# Selected extract:
# What Oil to use for 06 GLI



## montrey (Aug 23, 2009)

I live in vegas, I need to know what oil to use for 2006 GLI. Full synthetic.
I dont have an owners manual


----------



## RD_3 (Apr 24, 2002)

*Re: What Oil to use for 06 GLI (montrey)*

Synthetic = Yes
VW 502.00 Approved = Yes
The list of quality oil = endless...

I use Lubro Moly 5w40 Synthoil Hightech/Premium, in no way am I recommending this oil to you though. It can be purchased at local Napa Auto Parts stores. There are many "high quality" synthetics out there though, good luck my friend.


----------



## montrey (Aug 23, 2009)

I'm just not sure on the 5w 40 and 10w 30 viscosity things. Does it matter which 1 I choose?


----------



## jmj (Feb 6, 2001)

*Re: (montrey)*

Pretty good oil discussion here: http://forums.vwvortex.com/zerothread?id=4607216


----------



## saaber2 (Jul 15, 2008)

*Re: (montrey)*

"What oil should I use" is pretty complex and has more to it than just choosing an oil viscosity (such as 5W40 vs. 10W30).
If I was to give a one sentence answer I would say choose an oil with a high ester content (group V oil) that has a strong additive package preferably in the 5W40 or 5W30 range.
Essentially in the 2.0FSI engine you have these factors to think about at a minimum based on the used oil analyses we've collected so far: 1) Fuel dilution, 2) Mechanical shearing of the oil (possibly due to turbo) 3) High heat from Turbo 4) PCV derived deposits building up on the valves 5) wear of the fuel pump cam follower.
Thus you want an oil that is shear stable (especially at high temps), withstands fuel dilution, has low volatility to reduce buildup on valves, strong additive package (anti-wear and detergents) to reduce wear on cam follow and keep things clean.
Some oils that likely fit that bill in the ester class are: redline, renewable lubricants Biosyn, and Motul 300 V (and possibly Motul x-lite 0W30 but not sure how much ester is in that formula. Esters do everything better. More shear stable, better lubricity, high temp stable, engine cleanliness, etc. They do cost more however. But even the best oils available today (about $15/qt) will only cost about $70 more per year, a small price to pay for the best protection IMO. Compare that to total cost for gas f.e. at $1000/yr (guesstimate).

# Your instructions:
Rewrite the passage of the oil thread that begins at the words "I use Lubro" and stops after "luck my friend.", putting "bought" in place of "purchased". The records below the text come from a separate source.

Dataset items

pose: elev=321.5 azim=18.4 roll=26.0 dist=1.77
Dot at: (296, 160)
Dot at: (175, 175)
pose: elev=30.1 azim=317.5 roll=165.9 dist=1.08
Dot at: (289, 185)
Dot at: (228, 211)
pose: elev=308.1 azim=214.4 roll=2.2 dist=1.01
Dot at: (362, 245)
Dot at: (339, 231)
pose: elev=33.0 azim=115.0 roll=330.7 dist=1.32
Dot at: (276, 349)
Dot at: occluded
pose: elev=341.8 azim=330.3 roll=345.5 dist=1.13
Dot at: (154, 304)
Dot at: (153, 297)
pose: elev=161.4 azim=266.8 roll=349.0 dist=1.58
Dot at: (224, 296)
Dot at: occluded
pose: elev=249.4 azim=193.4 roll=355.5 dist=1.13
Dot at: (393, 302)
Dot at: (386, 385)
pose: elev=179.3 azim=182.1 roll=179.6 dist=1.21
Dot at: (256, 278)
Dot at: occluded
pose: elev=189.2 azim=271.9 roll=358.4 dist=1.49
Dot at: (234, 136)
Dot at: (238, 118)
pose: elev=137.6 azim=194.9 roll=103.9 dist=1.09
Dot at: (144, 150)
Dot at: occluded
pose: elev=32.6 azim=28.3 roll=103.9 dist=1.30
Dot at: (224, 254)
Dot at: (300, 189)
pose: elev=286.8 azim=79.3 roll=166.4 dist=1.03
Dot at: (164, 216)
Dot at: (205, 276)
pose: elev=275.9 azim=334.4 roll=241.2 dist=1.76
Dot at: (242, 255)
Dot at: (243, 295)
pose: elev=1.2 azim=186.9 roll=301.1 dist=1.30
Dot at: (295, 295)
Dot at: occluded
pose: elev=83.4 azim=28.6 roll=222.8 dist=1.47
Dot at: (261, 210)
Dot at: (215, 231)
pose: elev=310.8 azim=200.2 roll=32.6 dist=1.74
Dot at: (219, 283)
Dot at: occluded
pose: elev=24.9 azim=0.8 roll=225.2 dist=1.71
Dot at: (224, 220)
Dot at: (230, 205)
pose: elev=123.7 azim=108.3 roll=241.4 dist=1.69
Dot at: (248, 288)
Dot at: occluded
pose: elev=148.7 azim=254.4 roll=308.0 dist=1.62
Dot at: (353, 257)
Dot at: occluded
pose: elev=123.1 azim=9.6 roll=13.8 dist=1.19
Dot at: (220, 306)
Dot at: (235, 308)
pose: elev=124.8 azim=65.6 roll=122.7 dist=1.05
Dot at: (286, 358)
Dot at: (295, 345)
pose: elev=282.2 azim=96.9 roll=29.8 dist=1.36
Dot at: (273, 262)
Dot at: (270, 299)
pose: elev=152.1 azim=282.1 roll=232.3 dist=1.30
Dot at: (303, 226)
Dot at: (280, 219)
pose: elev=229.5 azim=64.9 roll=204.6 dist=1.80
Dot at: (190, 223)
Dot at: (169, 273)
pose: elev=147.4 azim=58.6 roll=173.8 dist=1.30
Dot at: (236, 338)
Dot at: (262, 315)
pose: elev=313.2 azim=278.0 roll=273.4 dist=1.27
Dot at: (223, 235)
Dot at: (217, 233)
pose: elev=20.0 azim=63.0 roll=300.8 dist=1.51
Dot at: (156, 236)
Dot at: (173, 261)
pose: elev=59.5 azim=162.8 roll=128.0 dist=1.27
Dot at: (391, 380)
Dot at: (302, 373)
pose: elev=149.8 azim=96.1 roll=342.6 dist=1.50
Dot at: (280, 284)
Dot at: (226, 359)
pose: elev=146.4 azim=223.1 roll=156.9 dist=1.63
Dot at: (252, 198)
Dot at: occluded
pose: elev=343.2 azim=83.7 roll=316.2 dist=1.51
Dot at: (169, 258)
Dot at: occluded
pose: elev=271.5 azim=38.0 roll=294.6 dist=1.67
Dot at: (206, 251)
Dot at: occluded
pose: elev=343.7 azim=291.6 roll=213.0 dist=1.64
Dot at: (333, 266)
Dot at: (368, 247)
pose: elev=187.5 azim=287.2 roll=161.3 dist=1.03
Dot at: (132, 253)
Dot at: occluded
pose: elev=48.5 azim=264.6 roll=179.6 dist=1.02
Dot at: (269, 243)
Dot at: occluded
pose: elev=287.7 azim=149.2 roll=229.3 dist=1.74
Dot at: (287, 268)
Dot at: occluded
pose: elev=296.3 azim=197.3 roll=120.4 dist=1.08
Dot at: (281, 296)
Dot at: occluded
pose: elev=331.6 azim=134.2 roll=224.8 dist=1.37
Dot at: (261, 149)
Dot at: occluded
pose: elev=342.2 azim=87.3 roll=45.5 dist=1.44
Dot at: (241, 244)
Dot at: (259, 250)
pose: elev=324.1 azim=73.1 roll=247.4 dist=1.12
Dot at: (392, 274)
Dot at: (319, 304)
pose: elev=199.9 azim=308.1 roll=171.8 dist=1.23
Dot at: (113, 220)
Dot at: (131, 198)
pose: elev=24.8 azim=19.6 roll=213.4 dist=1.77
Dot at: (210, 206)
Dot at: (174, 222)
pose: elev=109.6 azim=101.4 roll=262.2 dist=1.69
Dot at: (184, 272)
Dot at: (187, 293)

# Response for this exercise:
I use Lubro Moly 5w40 Synthoil Hightech/Premium, in no way am I recommending this oil to you though. It can be bought at local Napa Auto Parts stores. There are many "high quality" synthetics out there though, good luck my friend.